This is a loose translation of the title Viktor Orbán gave to his speech at the opening of the New Széchenyi Plan. The original is actually more emphatic. He "demands" a place and since it wouldn't make much sense to demand hopes for Hungarians from Hungarians, I came to the conclusion that this demand is addressed to the outside world. In a way he is not much off target because, after all, the whole New Széchenyi Plan will be financed from European Union subsidies. That is, if they keep coming.
The pamphlet that was published for the occasion is 199 pages long and is available online. On the surface it looks very impressive. One wonders how on earth György Matolcsy's new ministry managed to put together such a detailed pamphlet that is being offered for public discussion. Not enough time has elapsed since the Új Széchenyi Terv was published and therefore as far as I know not much has been written about the plan. But a few barbed pieces have already appeared. One in Népszabadság (July 31) by Gusztáv Megyesi is entitled "Stolen material." Megyesi and others discovered that at the very end of the pamphlet there is a list, a very long list, of people who allegedly "participated in the preparation of this pamphlet." I was astonished to see that a dead man, Árpád Skrabski, was busily helping along. What Andy Vajda, the American-Hungarian film producer, contributed to this economic plan is also a mystery to me. I wasn't surprised to see the name of Zsigmond Járay, but another economist and former national bank chairman, Péter Ákos Bod, was astonished to discover his name on the list. Apparently he had nothing whatsoever to do with it. Others discovered the name of Gergely Litkai, who is a humorist. One can imagine how much fun someone can have with the list.
Much of Viktor Orbán's short speech was not at all new. He repeated some of the themes we already discussed in connection with his speech at Tusnádfürdő. But here are some questionable claims from the speech.
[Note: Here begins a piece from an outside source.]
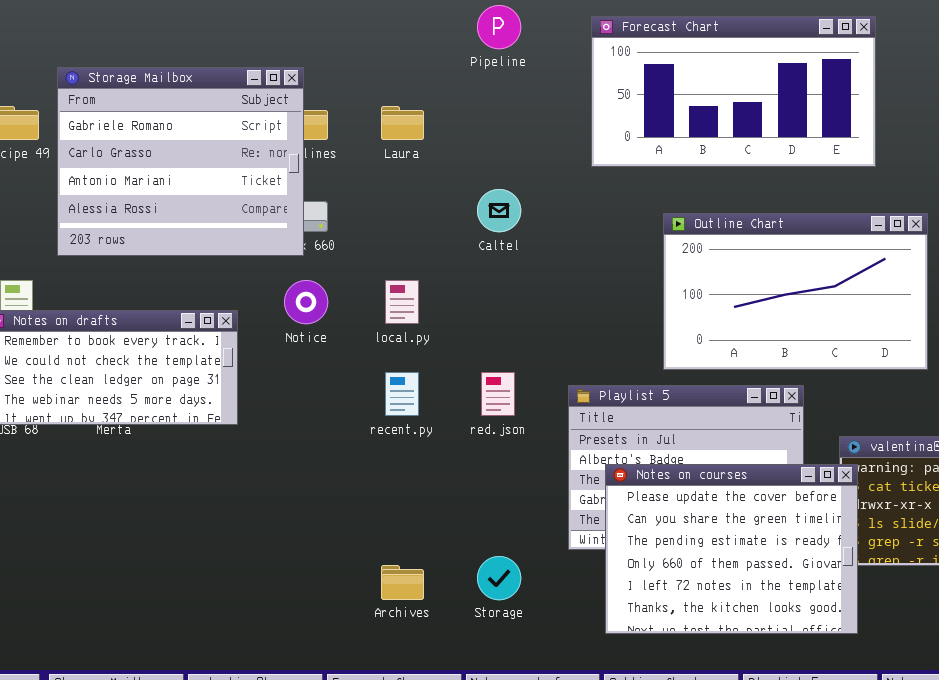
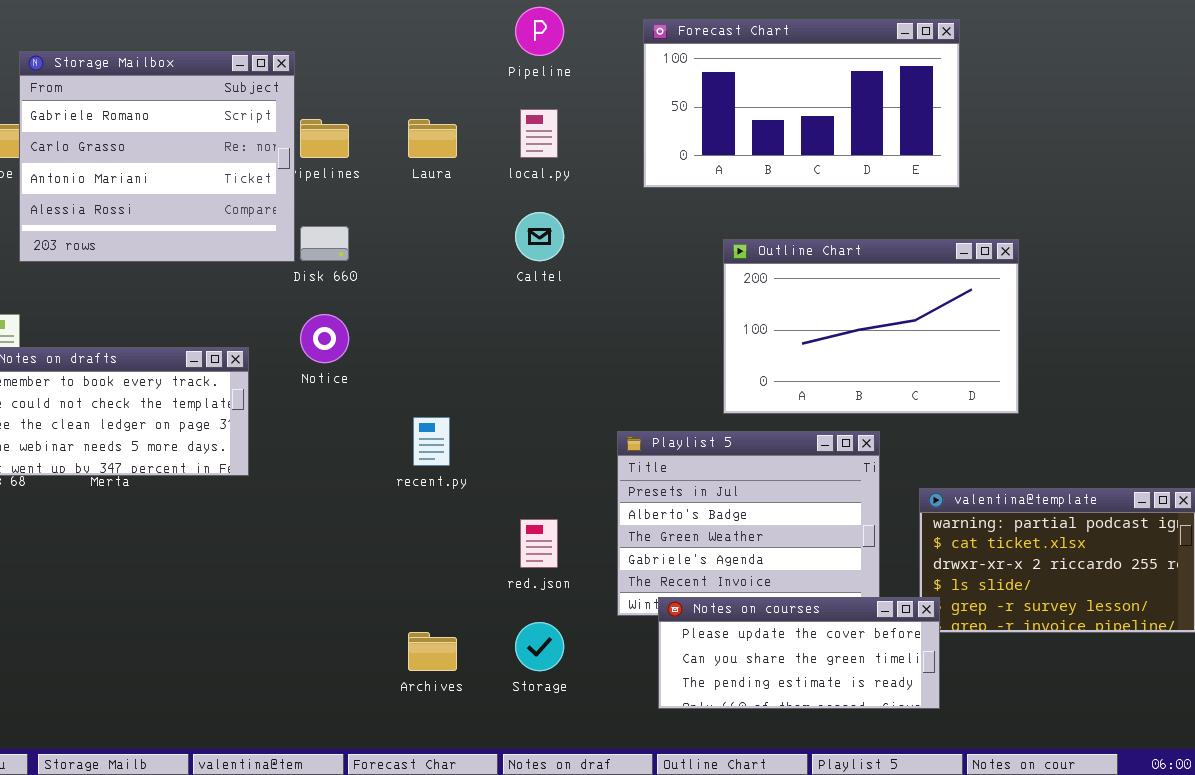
Storage Mailbox: [57,67,304,256] -> [19,51,295,262], moved
local.py: [385,280,419,324] -> [520,109,558,158], moved
red.json: [481,372,515,416] -> [520,519,558,568], moved
Notes on courses: [605,464,858,634] -> [658,597,940,709], resized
First, Orbán contended that the ruins of the Hungarian economy were cleared away by the 29-point "action plan." In reality, the 29-point action plan was thrown together in three days because José Manuel Barroso poured cold water on Orbán's plans for a higher deficit for the current year. The action plan also had to be introduced in a hurry because the two left-handed Lajos Kósa and Péter Szijjártó frightened the world markets to death by comparing Hungary's situation to that of Greece. The ruins this action plan had to clear away were the Orbán government's own doing. Moreover, although some of the economic steps to be taken were passed by parliament, the bill containing them hasn't even reached the president for his signature. So, if there were ruins, they are still lying about untouched.
Yet, according to Orbán, "the financial situation of the country today is stable and reliable." Miracle of miracles! Two months ago, according to Orbán, the country was close to bankruptcy and the "action plan managed to prevent the danger of collapse." To repeat the obvious, if the action plan hasn't even been introduced, how on earth could it have prevented the alleged collapse? And note that Orbán here supports the blatantly false statements of the two culprits who managed to turn half the world upside down for a couple of days. This is typical Orbán. He says certain things for home consumption and entirely different things abroad. Except, in my opinion, in today's electronically wired world, that will not float for long.
After a few encouraging words about the prospects for economic independence which is now possible because his government "established the international conditions" for it, another claim that is questionable, he turned to a favorite theme he already mentioned in Tusnádfürdő: Hungary must become "a land of knowledge." Because of "the peculiar Hungarian way of thinking and [their] intellectual talents … [Hungary] can be a winner" in this global economy. But this time when he was speaking to an exclusively Hungarian audience and the president of Romania, Trajan Băsescu, wasn't present as he was in Tasnádfürdő, he went further. He added that "there is a saying in the United States that there are two kinds of intelligence on this earth: that of people in general and another of Hungarians."
His audience must have loved this one. Isn't it heartwarming to hear that one belongs to a nation whose IQ is way above or profoundly different from (and superior to) that of any other people? By the way, there is no such American saying that extolls the superior intelligence of Hungarians. When it comes to the present Hungarian government, one can read all sorts of things about it but none of them mentions the superior intelligence of its prime minister and his economic advisors. On the contrary.